Task:
Filtering the records below, copy only those lines that include the word "with".

Data:
☆ ☆ ☆ ☆ ☆
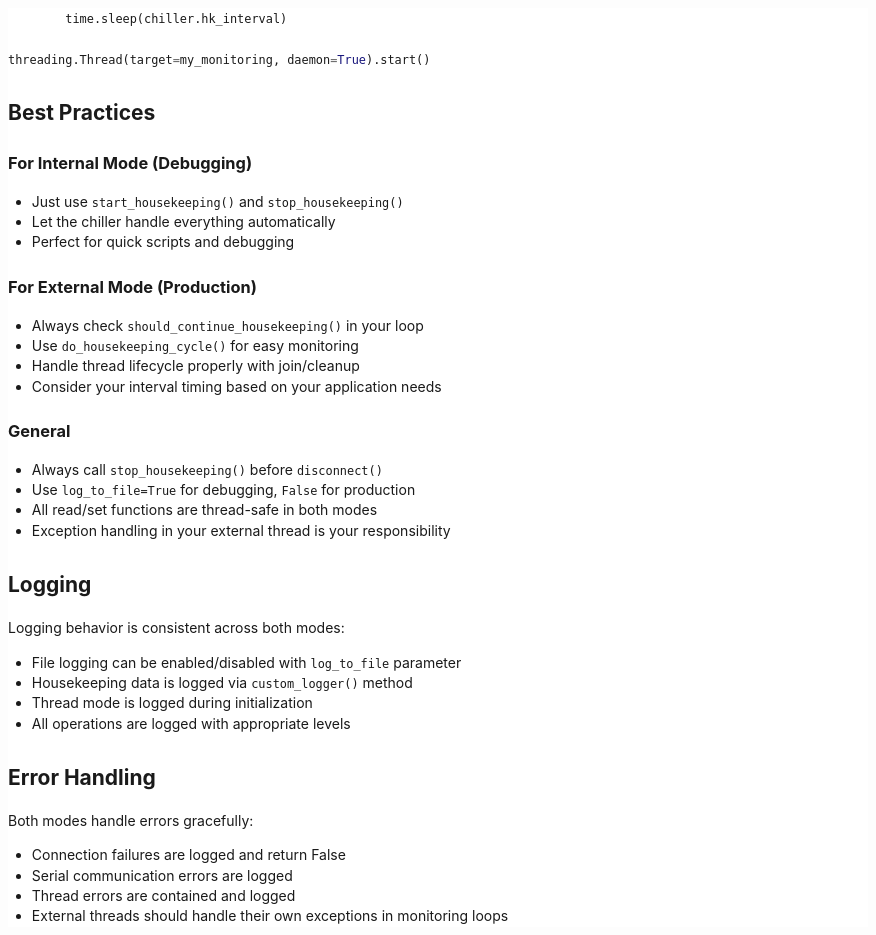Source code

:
 ```python
        time.sleep(chiller.hk_interval)

threading.Thread(target=my_monitoring, daemon=True).start()
```

## Best Practices

### For Internal Mode (Debugging)
- Just use `start_housekeeping()` and `stop_housekeeping()`
- Let the chiller handle everything automatically
- Perfect for quick scripts and debugging

### For External Mode (Production)
- Always check `should_continue_housekeeping()` in your loop
- Use `do_housekeeping_cycle()` for easy monitoring
- Handle thread lifecycle properly with join/cleanup
- Consider your interval timing based on your application needs

### General
- Always call `stop_housekeeping()` before `disconnect()`
- Use `log_to_file=True` for debugging, `False` for production
- All read/set functions are thread-safe in both modes
- Exception handling in your external thread is your responsibility

## Logging

Logging behavior is consistent across both modes:
- File logging can be enabled/disabled with `log_to_file` parameter
- Housekeeping data is logged via `custom_logger()` method
- Thread mode is logged during initialization
- All operations are logged with appropriate levels

## Error Handling

Both modes handle errors gracefully:
- Connection failures are logged and return False
- Serial communication errors are logged
- Thread errors are contained and logged
- External threads should handle their own exceptions in monitoring loops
☆ ☆ ☆ ☆ ☆
Exercise result:
- Handle thread lifecycle properly with join/cleanup
- File logging can be enabled/disabled with `log_to_file` parameter
- All operations are logged with appropriate levels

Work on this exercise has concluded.